Alanna Stuart is sings with a voice that's rooted in Gospel, but writes with an openness to all things music. As the frontwoman of Bonjay and Everything All The Time, she's established herself as a seasoned vocalist, applying her soulful vocals to genre-bending sounds. As a solo artist she's graced the stage with musical icons and icons-in-the making including Etta James, Feist, DJ Jazzy Jeff and Sharon Jones and the Dap Kings. But it's in her solo production and songwriting that Alanna's unique talent displays her growth as an artist.

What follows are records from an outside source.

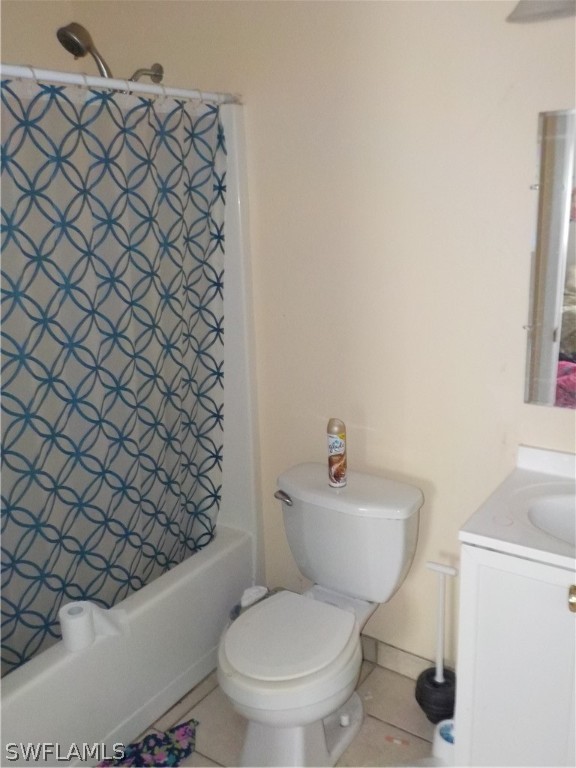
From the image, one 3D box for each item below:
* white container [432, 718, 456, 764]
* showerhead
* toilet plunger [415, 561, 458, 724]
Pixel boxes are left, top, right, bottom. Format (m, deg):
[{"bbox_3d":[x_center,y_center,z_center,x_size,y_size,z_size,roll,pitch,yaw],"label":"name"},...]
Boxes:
[{"bbox_3d":[0.488,1.054,1.939,0.125,0.085,0.125,8,17,33],"label":"white container"},{"bbox_3d":[-0.605,-0.973,2.006,0.106,0.228,0.091,8,51,34],"label":"showerhead"},{"bbox_3d":[0.453,0.773,1.970,0.148,0.533,0.148,8,19,34],"label":"toilet plunger"}]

Her upcoming Disruptive Technologies album sees her tastefully combining the sounds she heard while working her university's radio station in Ottawa - the fine-tuned songcrafting of The Local Rabbits, the nuanced vocal delivery of Feist and the spiritual percussion of Eddie Gale - and siffening them through her years of singing classic soul and Church hymns.

It's a far departure from high school days as a sugary sweet pop R&B singer, when she had heavy play on Flow 93.5 Toronto's urban station. But even then, Alanna still maintained a natural affinity to sounds that were slightly off-kilter. It was her that added Danzig's 'Mother' to the setlist of her weekly gig as a resto-lounge singer in a classic soul cover band. They would cover it after Aretha Franklin's 'Respect'.

The notion of being different has never strayed her . In fact, her album concept is based on the concept of a disruptive technology - the idea that new ways of thinking can challenge the established way of working, even overtaking it. Every disruptive technology is doubted in the beginning. But, every disruptive technology persuades in the end.

Alanna's approach to R&B is her own Disruptive Technology.